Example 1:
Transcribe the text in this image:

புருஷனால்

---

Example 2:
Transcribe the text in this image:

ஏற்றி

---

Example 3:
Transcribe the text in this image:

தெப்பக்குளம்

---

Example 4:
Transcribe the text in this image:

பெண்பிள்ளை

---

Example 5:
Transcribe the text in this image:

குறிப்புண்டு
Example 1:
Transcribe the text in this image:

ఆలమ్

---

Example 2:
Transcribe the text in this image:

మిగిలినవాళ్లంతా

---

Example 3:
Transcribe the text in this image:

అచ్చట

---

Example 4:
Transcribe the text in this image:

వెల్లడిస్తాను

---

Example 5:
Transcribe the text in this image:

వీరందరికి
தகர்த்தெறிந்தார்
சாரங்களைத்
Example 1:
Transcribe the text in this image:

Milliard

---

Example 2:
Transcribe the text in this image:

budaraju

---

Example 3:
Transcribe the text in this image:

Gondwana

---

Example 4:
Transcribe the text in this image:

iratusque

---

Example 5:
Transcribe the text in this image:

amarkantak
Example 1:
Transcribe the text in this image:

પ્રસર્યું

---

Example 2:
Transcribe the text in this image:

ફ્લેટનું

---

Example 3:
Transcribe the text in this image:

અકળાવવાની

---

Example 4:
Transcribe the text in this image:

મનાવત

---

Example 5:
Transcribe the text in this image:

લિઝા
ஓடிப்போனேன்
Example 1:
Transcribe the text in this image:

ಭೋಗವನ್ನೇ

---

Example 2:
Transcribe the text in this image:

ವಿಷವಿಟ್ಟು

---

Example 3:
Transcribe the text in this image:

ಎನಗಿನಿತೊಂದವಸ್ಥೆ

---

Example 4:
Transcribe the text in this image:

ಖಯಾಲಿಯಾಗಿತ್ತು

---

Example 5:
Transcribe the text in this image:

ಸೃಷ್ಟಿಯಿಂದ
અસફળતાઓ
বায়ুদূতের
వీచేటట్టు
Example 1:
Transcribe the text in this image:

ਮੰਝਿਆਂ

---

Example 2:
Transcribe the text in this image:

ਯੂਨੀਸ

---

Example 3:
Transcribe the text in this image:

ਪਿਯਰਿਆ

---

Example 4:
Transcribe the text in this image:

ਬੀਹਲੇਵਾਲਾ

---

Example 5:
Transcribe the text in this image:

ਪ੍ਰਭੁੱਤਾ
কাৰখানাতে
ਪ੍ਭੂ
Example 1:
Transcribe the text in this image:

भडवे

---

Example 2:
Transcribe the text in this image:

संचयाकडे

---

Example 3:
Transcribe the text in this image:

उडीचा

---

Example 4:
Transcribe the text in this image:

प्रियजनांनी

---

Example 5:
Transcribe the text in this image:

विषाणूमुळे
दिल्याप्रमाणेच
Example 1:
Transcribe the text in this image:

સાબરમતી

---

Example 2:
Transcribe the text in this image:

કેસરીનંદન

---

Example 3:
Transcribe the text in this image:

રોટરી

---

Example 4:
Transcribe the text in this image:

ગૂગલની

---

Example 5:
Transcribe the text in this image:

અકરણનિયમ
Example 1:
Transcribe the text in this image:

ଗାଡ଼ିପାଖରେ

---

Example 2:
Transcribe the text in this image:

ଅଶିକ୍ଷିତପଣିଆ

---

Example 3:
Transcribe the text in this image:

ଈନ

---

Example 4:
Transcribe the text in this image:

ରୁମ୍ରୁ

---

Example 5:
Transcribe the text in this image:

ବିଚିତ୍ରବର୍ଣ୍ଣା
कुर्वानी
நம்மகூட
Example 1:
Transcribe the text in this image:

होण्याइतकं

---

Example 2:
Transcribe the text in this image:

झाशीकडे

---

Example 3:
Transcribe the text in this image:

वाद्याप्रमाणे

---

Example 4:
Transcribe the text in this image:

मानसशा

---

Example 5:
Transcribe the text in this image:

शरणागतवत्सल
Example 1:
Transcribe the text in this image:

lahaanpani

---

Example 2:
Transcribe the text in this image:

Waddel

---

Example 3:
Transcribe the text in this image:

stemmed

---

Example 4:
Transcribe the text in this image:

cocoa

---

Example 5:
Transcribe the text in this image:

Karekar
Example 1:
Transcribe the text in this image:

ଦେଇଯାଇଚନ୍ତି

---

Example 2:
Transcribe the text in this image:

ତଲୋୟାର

┄┄┄┄┄┄

Rewrite the stretch from the start of the listing through the line containing "குறிப்புண்டு", replacing "Transcribe" with "Write out" wherever it occurs and leaving everything else unchanged.

Example 1:
Write out the text in this image:

புருஷனால்

---

Example 2:
Write out the text in this image:

ஏற்றி

---

Example 3:
Write out the text in this image:

தெப்பக்குளம்

---

Example 4:
Write out the text in this image:

பெண்பிள்ளை

---

Example 5:
Write out the text in this image:

குறிப்புண்டு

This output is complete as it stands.